• Exercise brief:
Reproduce each line from the records that holds "This".

• Extracted page text data:
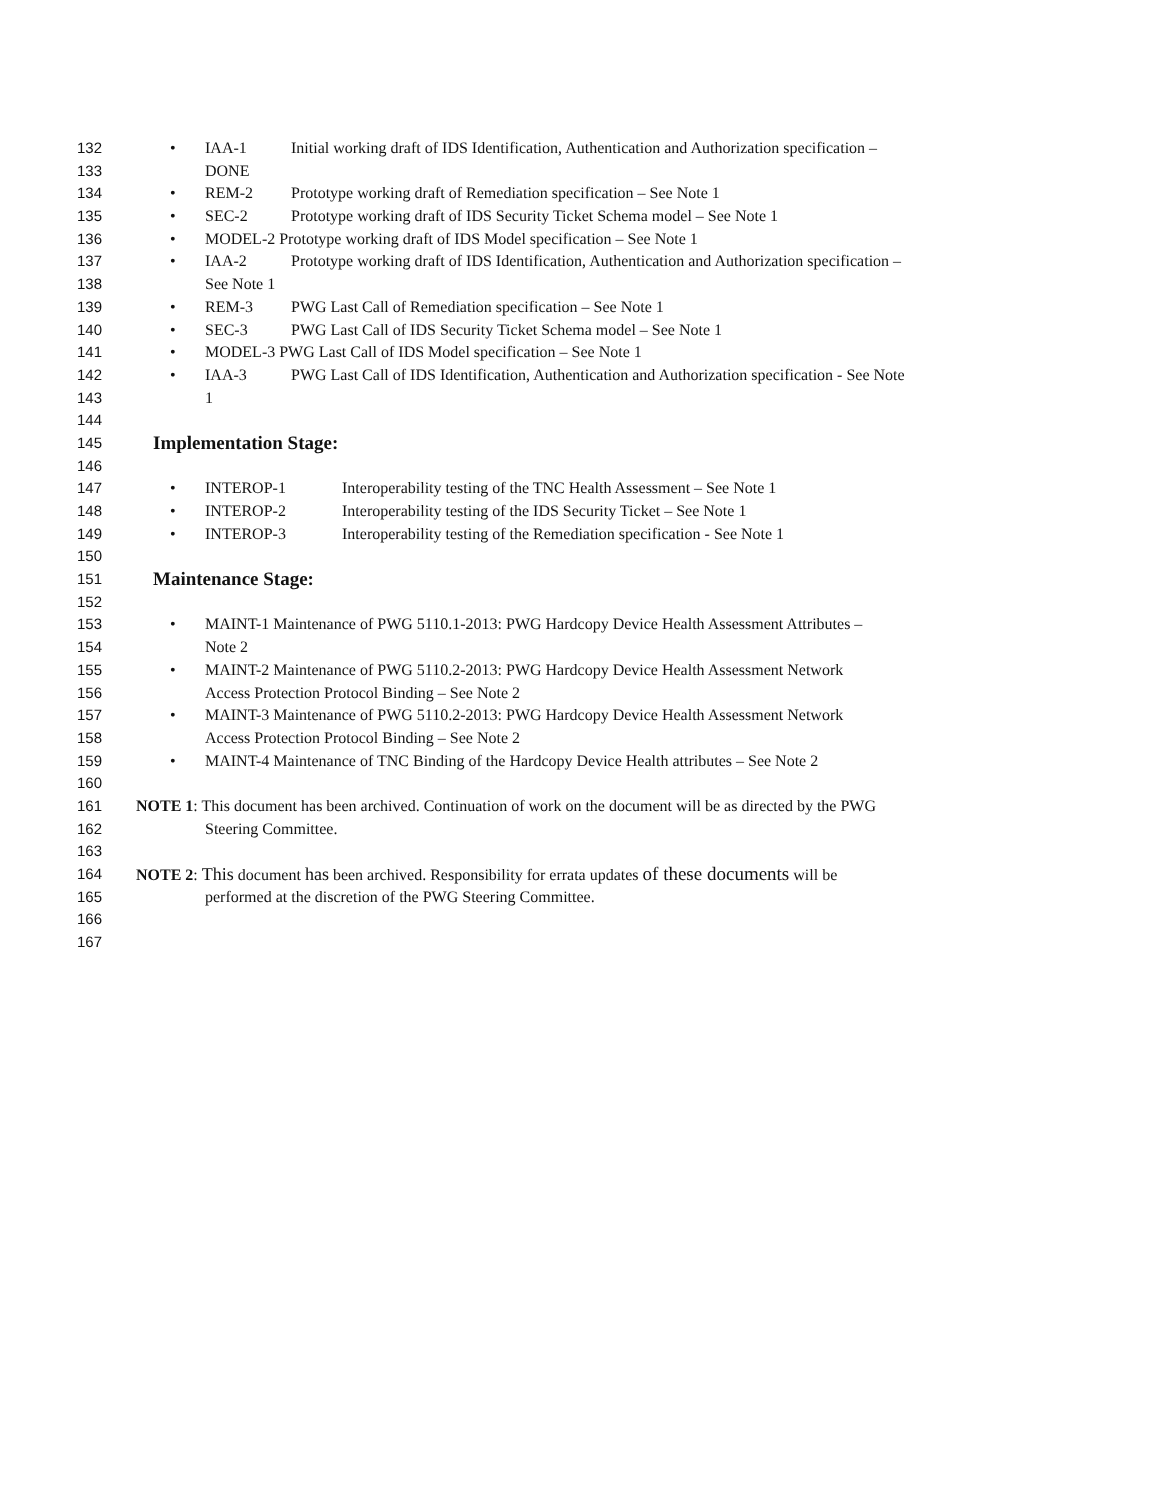132
•
IAA-1 Initial working draft of IDS Identification, Authentication and Authorization specification –
133 DONE
134
•
REM-2 Prototype working draft of Remediation specification – See Note 1
135
•
SEC-2 Prototype working draft of IDS Security Ticket Schema model – See Note 1
136
•
MODEL-2 Prototype working draft of IDS Model specification – See Note 1
137
•
IAA-2 Prototype working draft of IDS Identification, Authentication and Authorization specification –
138 See Note 1
139
•
REM-3 PWG Last Call of Remediation specification – See Note 1
140
•
SEC-3 PWG Last Call of IDS Security Ticket Schema model – See Note 1
141
•
MODEL-3 PWG Last Call of IDS Model specification – See Note 1
142
•
IAA-3 PWG Last Call of IDS Identification, Authentication and Authorization specification - See Note
143 1
144
145
Implementation Stage:
146
147
•
INTEROP-1 Interoperability testing of the TNC Health Assessment – See Note 1
148
•
INTEROP-2 Interoperability testing of the IDS Security Ticket – See Note 1
149
•
INTEROP-3 Interoperability testing of the Remediation specification - See Note 1
150
151
Maintenance Stage:
152
153
•
MAINT-1 Maintenance of PWG 5110.1-2013: PWG Hardcopy Device Health Assessment Attributes –
154 Note 2
155
•
MAINT-2 Maintenance of PWG 5110.2-2013: PWG Hardcopy Device Health Assessment Network
156 Access Protection Protocol Binding – See Note 2
157
•
MAINT-3 Maintenance of PWG 5110.2-2013: PWG Hardcopy Device Health Assessment Network
158 Access Protection Protocol Binding – See Note 2
159
•
MAINT-4 Maintenance of TNC Binding of the Hardcopy Device Health attributes – See Note 2
160
161 NOTE 1: This document has been archived. Continuation of work on the document will be as directed by the PWG
162 Steering Committee.
163
164 NOTE 2: This document has been archived. Responsibility for errata updates of these documents will be
165 performed at the discretion of the PWG Steering Committee.
166
167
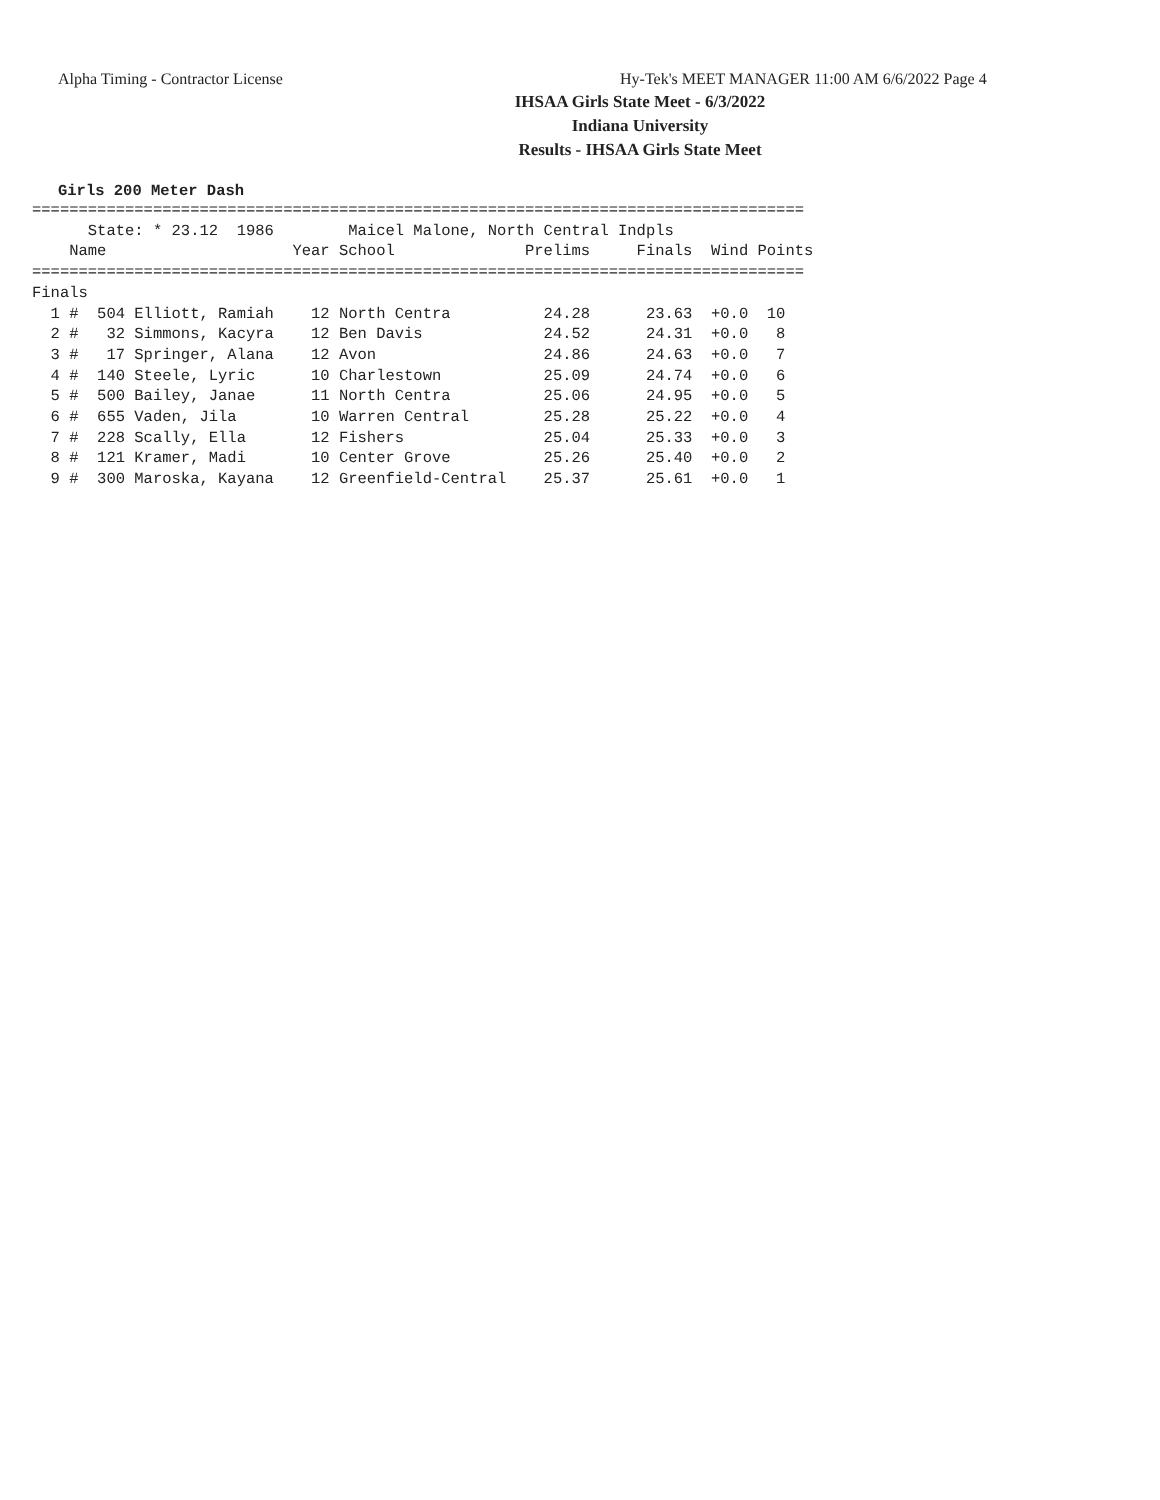Alpha Timing - Contractor License Hy-Tek's MEET MANAGER 11:00 AM 6/6/2022 Page 4
IHSAA Girls State Meet - 6/3/2022
Indiana University
Results - IHSAA Girls State Meet
Girls 200 Meter Dash
===================================================================================
      State: * 23.12  1986        Maicel Malone, North Central Indpls
    Name                    Year School              Prelims     Finals  Wind Points
===================================================================================
Finals
  1 #  504 Elliott, Ramiah    12 North Centra          24.28      23.63  +0.0  10
  2 #   32 Simmons, Kacyra    12 Ben Davis             24.52      24.31  +0.0   8
  3 #   17 Springer, Alana    12 Avon                  24.86      24.63  +0.0   7
  4 #  140 Steele, Lyric      10 Charlestown           25.09      24.74  +0.0   6
  5 #  500 Bailey, Janae      11 North Centra          25.06      24.95  +0.0   5
  6 #  655 Vaden, Jila        10 Warren Central        25.28      25.22  +0.0   4
  7 #  228 Scally, Ella       12 Fishers               25.04      25.33  +0.0   3
  8 #  121 Kramer, Madi       10 Center Grove          25.26      25.40  +0.0   2
  9 #  300 Maroska, Kayana    12 Greenfield-Central    25.37      25.61  +0.0   1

• Exercise solution:
161 NOTE 1: This document has been archived. Continuation of work on the document will be as directed by the PWG
164 NOTE 2: This document has been archived. Responsibility for errata updates of these documents will be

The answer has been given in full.